Try it:
Identify all lines of the data containing the string "then" and copy them.

(Dataset entries)
+++
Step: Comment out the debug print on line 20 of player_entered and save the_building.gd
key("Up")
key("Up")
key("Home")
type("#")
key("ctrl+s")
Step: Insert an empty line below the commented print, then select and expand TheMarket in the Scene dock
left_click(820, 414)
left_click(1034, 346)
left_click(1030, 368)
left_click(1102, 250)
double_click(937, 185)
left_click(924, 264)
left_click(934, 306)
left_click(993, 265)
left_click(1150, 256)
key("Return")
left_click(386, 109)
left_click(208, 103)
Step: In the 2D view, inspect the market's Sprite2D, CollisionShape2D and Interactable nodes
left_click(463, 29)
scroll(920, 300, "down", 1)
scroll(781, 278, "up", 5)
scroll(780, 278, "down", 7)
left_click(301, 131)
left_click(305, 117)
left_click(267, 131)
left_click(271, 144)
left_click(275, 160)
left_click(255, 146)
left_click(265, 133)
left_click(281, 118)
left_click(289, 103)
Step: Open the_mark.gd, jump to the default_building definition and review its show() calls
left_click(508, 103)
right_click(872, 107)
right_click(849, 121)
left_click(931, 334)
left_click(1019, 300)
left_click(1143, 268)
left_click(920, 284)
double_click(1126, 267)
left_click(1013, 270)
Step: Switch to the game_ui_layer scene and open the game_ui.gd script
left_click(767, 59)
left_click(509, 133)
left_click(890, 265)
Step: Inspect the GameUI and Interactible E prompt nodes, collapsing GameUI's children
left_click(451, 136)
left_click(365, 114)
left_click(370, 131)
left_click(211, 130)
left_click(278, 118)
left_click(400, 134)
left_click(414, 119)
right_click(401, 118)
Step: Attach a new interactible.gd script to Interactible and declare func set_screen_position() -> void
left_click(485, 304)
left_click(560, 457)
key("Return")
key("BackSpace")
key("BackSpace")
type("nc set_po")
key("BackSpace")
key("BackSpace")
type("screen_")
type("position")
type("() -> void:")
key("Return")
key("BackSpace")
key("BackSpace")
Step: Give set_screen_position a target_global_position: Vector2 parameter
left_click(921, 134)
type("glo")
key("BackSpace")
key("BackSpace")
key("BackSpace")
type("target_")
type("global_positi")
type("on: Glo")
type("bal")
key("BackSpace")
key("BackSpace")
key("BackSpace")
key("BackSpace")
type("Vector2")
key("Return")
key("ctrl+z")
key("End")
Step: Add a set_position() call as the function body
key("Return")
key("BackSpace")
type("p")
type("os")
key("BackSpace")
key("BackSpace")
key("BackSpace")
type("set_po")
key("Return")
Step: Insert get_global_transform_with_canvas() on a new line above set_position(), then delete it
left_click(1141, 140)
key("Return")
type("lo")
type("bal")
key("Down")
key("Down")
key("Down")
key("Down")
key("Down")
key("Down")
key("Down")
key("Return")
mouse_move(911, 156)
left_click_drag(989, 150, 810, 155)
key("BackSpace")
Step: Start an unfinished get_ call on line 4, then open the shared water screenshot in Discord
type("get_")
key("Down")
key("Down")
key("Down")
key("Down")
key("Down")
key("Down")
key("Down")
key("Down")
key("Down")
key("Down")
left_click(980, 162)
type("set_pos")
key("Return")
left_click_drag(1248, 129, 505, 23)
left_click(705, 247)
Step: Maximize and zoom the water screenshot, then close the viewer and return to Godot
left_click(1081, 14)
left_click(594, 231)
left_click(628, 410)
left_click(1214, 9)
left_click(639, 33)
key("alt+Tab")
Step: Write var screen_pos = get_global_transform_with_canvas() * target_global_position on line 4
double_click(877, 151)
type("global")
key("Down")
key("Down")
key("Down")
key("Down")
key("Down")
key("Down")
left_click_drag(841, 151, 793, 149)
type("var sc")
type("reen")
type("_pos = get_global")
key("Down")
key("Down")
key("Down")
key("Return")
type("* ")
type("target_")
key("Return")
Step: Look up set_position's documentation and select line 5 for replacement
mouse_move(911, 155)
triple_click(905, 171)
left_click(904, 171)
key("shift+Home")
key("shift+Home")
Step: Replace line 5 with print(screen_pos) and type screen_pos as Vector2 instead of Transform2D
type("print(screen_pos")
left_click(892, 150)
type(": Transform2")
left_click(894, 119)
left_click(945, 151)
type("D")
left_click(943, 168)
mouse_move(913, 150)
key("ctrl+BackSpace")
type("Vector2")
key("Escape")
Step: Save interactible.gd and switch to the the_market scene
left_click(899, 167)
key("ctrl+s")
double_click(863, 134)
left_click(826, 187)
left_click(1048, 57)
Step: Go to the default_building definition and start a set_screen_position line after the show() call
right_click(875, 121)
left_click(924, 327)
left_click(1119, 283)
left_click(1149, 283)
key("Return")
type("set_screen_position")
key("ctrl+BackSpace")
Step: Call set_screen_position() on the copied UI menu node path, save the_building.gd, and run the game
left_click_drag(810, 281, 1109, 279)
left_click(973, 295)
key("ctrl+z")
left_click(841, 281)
+++
Answer space:
Step: Insert an empty line below the commented print, then select and expand TheMarket in the Scene dock
Step: Insert get_global_transform_with_canvas() on a new line above set_position(), then delete it
Step: Start an unfinished get_ call on line 4, then open the shared water screenshot in Discord
Step: Maximize and zoom the water screenshot, then close the viewer and return to Godot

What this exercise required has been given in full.